* _Passage_
The number of breathing bouts per hour was significantly greater in C. picta (F=29.28, P<0.0001), and this variable decreased significantly with temperature in both species (F=51.59, P<0.0001). However, there was no significant species, temperature or aquatic PO2 effect on the number of bouts per emersion period (F=1.09, P=0.38; Table2). Breathing bouts for A. ferox contained significantly fewer breaths than those for C. picta (F=66.06, P<0.0001); 74.4% of A. ferox bouts contained one breath, whereas 98% of C. picta bouts consisted of four or more breaths. The number of breaths per bout was not affected by temperature in either species (F=0.95, P=0.42).

Both species had periods of emersion apnoea that occurred between breathing bouts. Emersion apnoea was more frequent in C. picta than in A. ferox (F=16.10, P<0.0001; Table2) because of more frequent breathing bouts. With decreasing temperature, both species significantly decreased the frequency (F=29.37, P<0.0001), but increased the duration (F=10.06, P=0.002), of apnoeic periods.

Normoxic measurements at 25°C

Oxygen uptake and measured blood values of C. picta resemble values reported in the literature for this species and for other emydid turtles that dwell in similar habitats (Jackson et al., 1974; Glass et al., 1983; Herbert and Jackson, 1985). The measured .O2 falls at the high end of the range of values reported for resting animals (26–44mlkg−1h−1) at temperatures between 20 and 28°C (Rapatz and Musacchia, 1957; Seidel, 1977; Stockard and Gatten, 1983). A .O2 of 74.6mlkg−1h−1 was reported for active C. picta (Lowell, 1990), whereas values greater than 200mlkg−1h−1 were measured in vigorously exercised individuals (Stockard and Gatten, 1983; Lowell, 1990). The somewhat high values reported here may be due in part to some motor movement by the turtles because activity levels were moderate, with less than 25% of diving time spent swimming.

This is the second study to report oxygen uptake and blood gas values for A. ferox. Control .O2 values and whole-blood pH values at 25°C in the present study closely match those of Bagatto and Henry (Bagatto and Henry, 1999). In addition, four studies have reported aquatic .O2 in other species of softshell turtle (Gage and Gage, 1886; Dunson, 1960; Girgis, 1961; Stone et al., 1992a), and the results of the present study are comparable. Another study that investigated the partitioning of .O2 found that Apalone spiniferus, at 22–24°C, acquires 37.5% of its total .O2 through the aquatic medium (Stone et al., 1992a). This is similar to the 31% obtained by A. ferox.

Recorded data
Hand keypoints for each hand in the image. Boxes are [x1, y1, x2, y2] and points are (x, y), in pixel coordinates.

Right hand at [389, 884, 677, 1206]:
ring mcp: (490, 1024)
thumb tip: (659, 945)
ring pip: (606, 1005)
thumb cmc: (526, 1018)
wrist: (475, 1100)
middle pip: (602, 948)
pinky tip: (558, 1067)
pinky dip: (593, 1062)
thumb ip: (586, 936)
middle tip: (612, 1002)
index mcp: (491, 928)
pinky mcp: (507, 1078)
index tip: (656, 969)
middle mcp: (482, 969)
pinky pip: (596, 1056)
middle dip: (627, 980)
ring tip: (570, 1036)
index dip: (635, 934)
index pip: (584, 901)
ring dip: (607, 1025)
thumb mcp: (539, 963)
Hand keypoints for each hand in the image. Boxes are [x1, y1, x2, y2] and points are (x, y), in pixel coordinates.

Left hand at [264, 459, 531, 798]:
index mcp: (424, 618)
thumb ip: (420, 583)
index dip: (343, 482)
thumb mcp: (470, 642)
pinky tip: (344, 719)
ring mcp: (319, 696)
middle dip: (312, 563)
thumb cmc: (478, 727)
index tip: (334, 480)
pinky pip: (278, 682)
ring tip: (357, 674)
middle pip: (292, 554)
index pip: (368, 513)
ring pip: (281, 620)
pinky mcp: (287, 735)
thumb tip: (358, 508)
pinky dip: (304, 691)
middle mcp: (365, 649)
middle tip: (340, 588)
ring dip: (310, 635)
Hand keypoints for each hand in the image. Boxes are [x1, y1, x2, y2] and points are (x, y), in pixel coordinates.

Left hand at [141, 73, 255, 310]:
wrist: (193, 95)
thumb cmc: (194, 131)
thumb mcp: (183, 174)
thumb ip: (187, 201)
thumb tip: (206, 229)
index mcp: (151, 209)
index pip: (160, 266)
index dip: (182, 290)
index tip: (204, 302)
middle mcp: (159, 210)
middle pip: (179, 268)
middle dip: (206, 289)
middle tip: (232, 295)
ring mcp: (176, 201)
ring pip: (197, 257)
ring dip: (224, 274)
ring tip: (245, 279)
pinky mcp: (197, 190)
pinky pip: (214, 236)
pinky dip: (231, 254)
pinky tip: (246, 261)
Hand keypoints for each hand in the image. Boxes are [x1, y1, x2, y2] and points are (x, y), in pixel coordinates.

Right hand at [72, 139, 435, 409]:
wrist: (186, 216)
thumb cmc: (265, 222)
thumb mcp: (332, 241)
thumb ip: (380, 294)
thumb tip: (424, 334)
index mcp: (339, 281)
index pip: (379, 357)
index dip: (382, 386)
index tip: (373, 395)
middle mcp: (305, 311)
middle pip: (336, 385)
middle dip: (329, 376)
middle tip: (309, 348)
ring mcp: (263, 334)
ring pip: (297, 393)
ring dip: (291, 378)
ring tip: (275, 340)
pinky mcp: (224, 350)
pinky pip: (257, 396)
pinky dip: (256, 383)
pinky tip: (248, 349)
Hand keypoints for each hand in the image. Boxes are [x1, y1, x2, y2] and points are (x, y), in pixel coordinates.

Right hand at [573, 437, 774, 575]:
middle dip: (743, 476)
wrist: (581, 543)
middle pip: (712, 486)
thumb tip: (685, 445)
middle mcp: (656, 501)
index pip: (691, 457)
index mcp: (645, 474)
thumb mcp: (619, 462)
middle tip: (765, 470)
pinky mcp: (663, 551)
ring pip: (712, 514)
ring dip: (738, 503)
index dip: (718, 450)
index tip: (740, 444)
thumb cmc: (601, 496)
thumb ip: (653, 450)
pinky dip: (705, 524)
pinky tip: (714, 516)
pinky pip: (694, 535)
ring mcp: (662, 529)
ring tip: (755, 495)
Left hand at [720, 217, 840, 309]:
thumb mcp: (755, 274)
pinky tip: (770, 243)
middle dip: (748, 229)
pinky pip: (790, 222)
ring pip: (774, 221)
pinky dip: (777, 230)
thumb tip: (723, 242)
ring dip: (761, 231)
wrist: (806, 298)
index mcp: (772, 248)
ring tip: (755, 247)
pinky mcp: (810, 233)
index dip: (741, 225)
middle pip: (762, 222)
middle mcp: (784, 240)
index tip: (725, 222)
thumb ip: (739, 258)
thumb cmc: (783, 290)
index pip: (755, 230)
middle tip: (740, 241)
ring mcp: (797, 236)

* _Instructions_
1. In the turtle respiration passage:
(a) What percentage of A. ferox breathing bouts contained one breath?
(b) Less than what share of diving time did the turtles spend swimming?
(c) At 22–24°C, what percentage of its total oxygen uptake does Apalone spiniferus acquire through the aquatic medium?
2. What comes next in the turtle respiration passage? Continue it from its last sentence.

* _Responses by item number_
1.
(a) 74.4%
(b) 25%
(c) 37.5%

2.
In reptiles, routine activity of moderate intensity appears to be supported by aerobic metabolism, whereas short bursts of intense exercise depend mostly on energy provided by anaerobic pathways (Bennett, 1980). Levels of lactate, the major end-product of anaerobiosis in turtles (Hochachka et al., 1975), were relatively low and typical of reptiles engaged in moderate aerobic activity (Bennett, 1980), and all lactate levels were much lower than those reported in the literature for turtles following intense activity or forced dives (Robin et al., 1964; Ultsch and Jackson, 1982; Stockard and Gatten, 1983; Bagatto and Henry, 1999). This indicates that anaerobic respiration did not play a significant role in the overall metabolism at any treatment level. Similarly, voluntary dives by pond sliders (Trachemys scripta), snapping turtles (Chelydra serpentina) and loggerhead musk turtles (Sternotherus minor) appear to be mostly aerobic (Gatten, 1980; Gatten, 1984). In another study, Chrysemys picta accumulated high levels of lactate during voluntary dives at hibernation temperatures (3.5°C; Gatten, 1981), but not at warm temperatures (25°C). Regardless of temperature, they accumulated high lactate levels either during forced dives or when threatened but not forcibly immersed (Gatten, 1981). Similarly, loggerhead musk turtles (Kinosternon minor) generate lactate rapidly during vigorous swimming but do not accumulate lactate during long periods of voluntary diving (Gatten, 1984).

The ventilation patterns recorded in the present study are very similar to patterns in spiny softshells, A. spinifera (Stone et al., 1992b; Bagatto and Henry, 1999), and pond sliders, Trachemys scripta (Bagatto and Henry, 1999). In A. spinifera, 99% of breathing bouts consisted of one breath (Stone et al., 1992b), which was consistent with the present findings.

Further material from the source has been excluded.